• **Task objective**: Display every line in the entries below that contains the word "What". Case counts.

• **The records**:
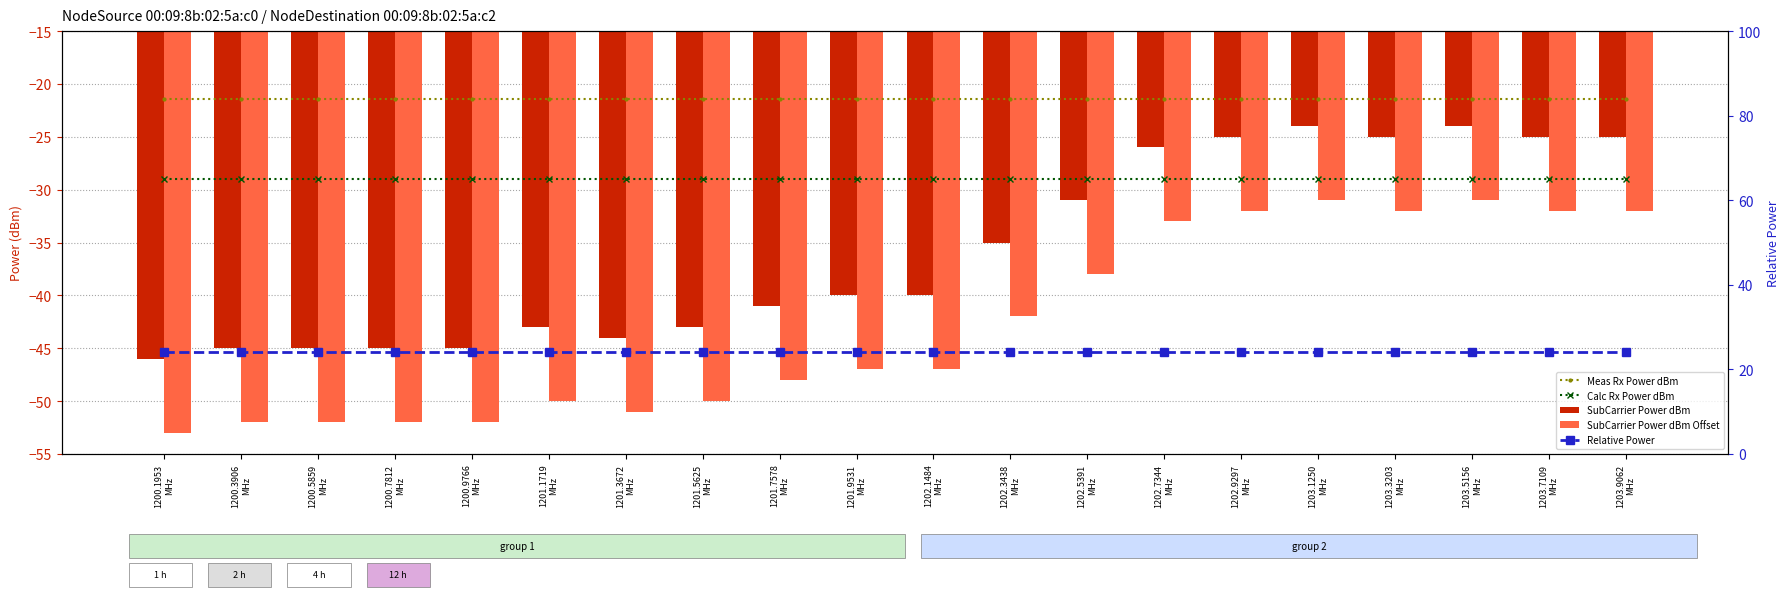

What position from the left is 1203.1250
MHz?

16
* * *
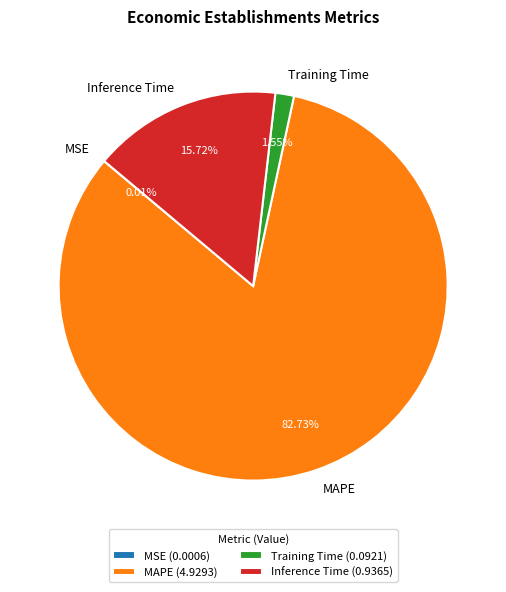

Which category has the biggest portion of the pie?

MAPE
--
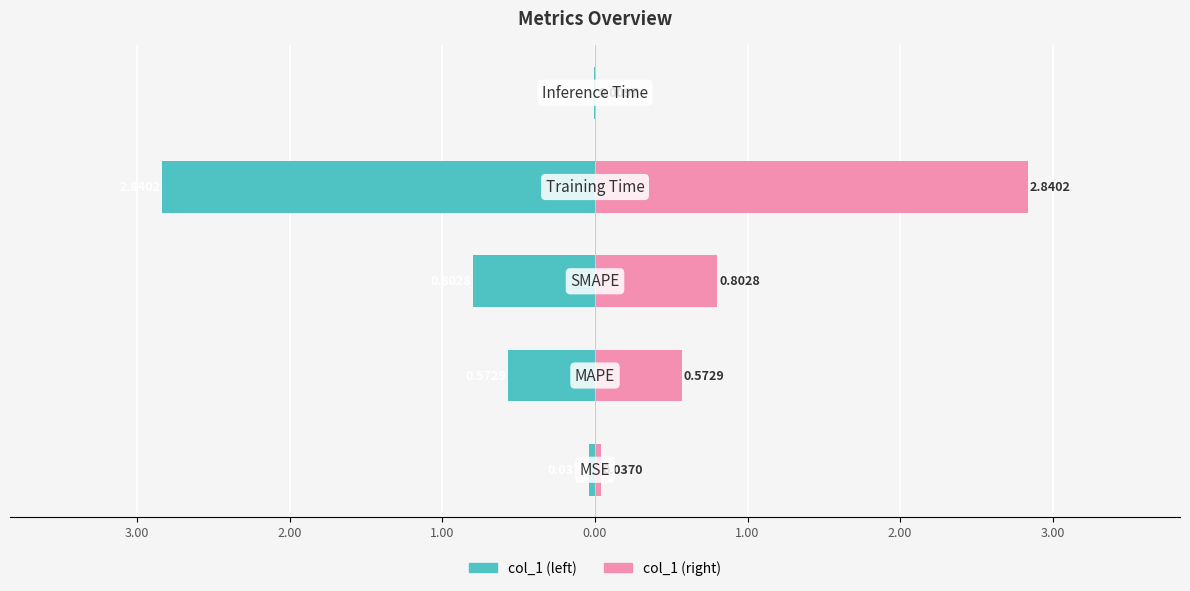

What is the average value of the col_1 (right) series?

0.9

• **Response below**:
What position from the left is 1203.1250
What is the average value of the col_1 (right) series?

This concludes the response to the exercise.